CMSD’s new Davis Aerospace and Maritime High School will introduce students to those two industries, and the industries are prepared to welcome them with open arms.

Big-name community partners enthusiastically pledged their support Tuesday when the school was officially announced by the District and PHASTAR, a nonprofit organization that has spent five years researching and refining the school concept.

Davis Davis Aerospace and Maritime will open next school year with ninth-graders and add a grade level in each of the three following years. More than 50 people gathered downtown Tuesday in the lobby of a Lakeside Avenue building that Davis A&M will share with the Cleveland High School for Digital Arts.
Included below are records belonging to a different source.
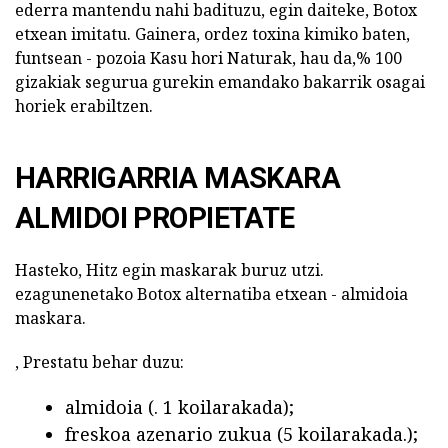
ederra mantendu nahi badituzu, egin daiteke, Botox
etxean imitatu. Gainera, ordez toxina kimiko baten,
funtsean - pozoia Kasu hori Naturak, hau da,% 100
gizakiak segurua gurekin emandako bakarrik osagai
horiek erabiltzen.
HARRIGARRIA MASKARA
ALMIDOI PROPIETATE
Hasteko, Hitz egin maskarak buruz utzi.
ezagunenetako Botox alternatiba etxean - almidoia
maskara.
, Prestatu behar duzu:
almidoia (. 1 koilarakada);
freskoa azenario zukua (5 koilarakada.);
Rear Admiral June Ryan, commander of the U.S. Coast Guard’s Cleveland-based 9th District, told the audience that she hopes to make Davis Aerospace and Maritime home to the Coast Guard’s second Junior ROTC program nationwide and turn the school into a feeder system for that branch of the military. She said later that she also would like to give students a close look at Coast Guard vessels and aircraft.

“I want to put them on ships,” said Ryan, who oversees an eight-state region and 1,500 miles of international border. “Our nearest helicopter is in Detroit, but that doesn’t mean we can’t get a helicopter down here and show them what helicopter folks do.”

The school is named for Benjamin O. Davis Jr., a Cleveland school district graduate who led the Tuskegee Airmen during World War II and was the Air Force’s first African-American general. CMSD also operated an aviation school named for Davis at Burke Lakefront Airport until closing the school for financial reasons in the 1990s.

Fred Szabo is Cleveland’s interim director of port control, placing him in charge of two airports and lakefront municipal property. He promised to commit time and resources to the school, which he said will include playing a role in instruction.

The school’s founders want it to be as close as possible to Lake Erie and Burke. Szabo said the city has plans for the old aviation high school, but he will work to find space for Davis A&M at the airport.

The Lake Carriers’ Association represents 14 companies plying the Great Lakes with 56 vessels that Thomas Rayburn, director of environmental and regulatory affairs, said rate as “some of the most advanced, if not the most advanced” in the U.S. fleet. He said the association views the school as a pipeline that can help replenish the companies' aging labor force.

“One of the big issues for us is finding quality people and retaining them,” Rayburn said. 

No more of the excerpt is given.